'''

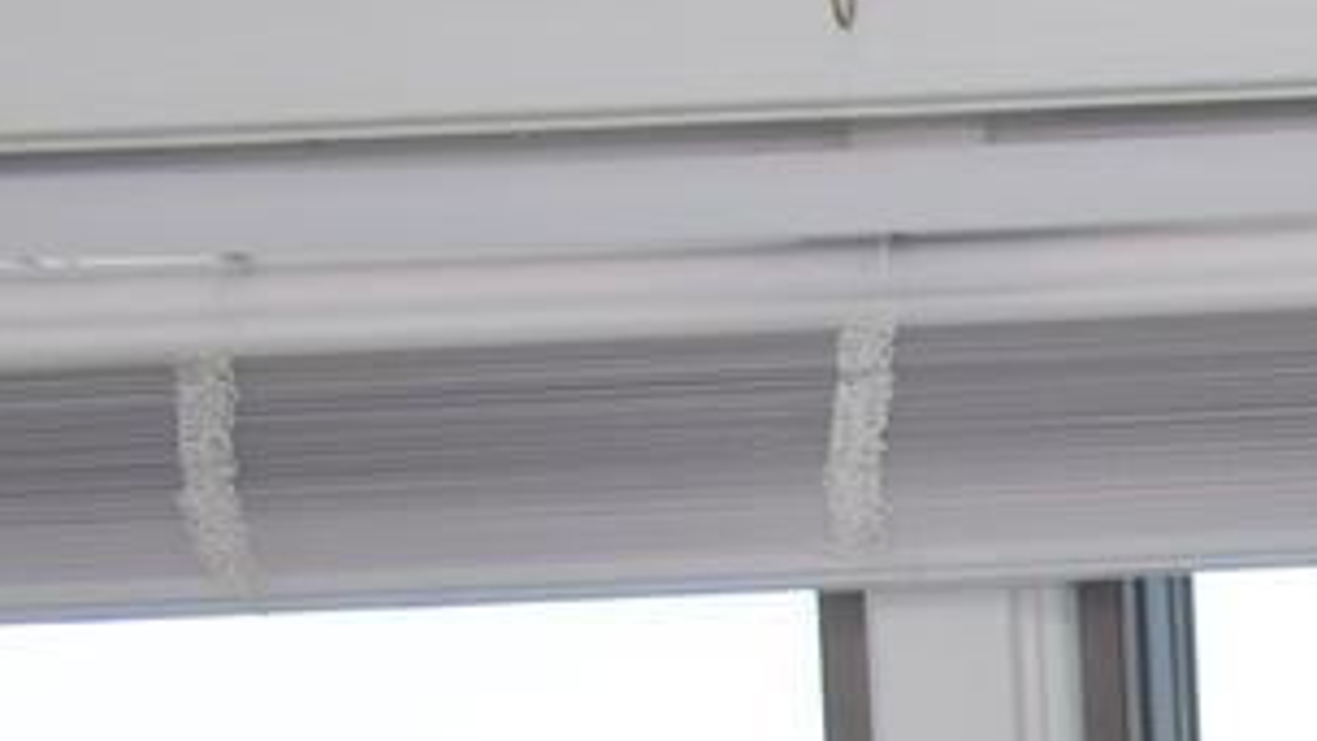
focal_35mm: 233
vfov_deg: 4.8
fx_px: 8137
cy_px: 2611
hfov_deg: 8.3
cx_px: 3457
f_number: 5.6
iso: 400
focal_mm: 22
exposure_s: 1/200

'''

§ Exercise details: Leave the pictures out and output the rest of the data word for word.

§ Output:
focal_35mm: 233
vfov_deg: 4.8
fx_px: 8137
cy_px: 2611
hfov_deg: 8.3
cx_px: 3457
f_number: 5.6
iso: 400
focal_mm: 22
exposure_s: 1/200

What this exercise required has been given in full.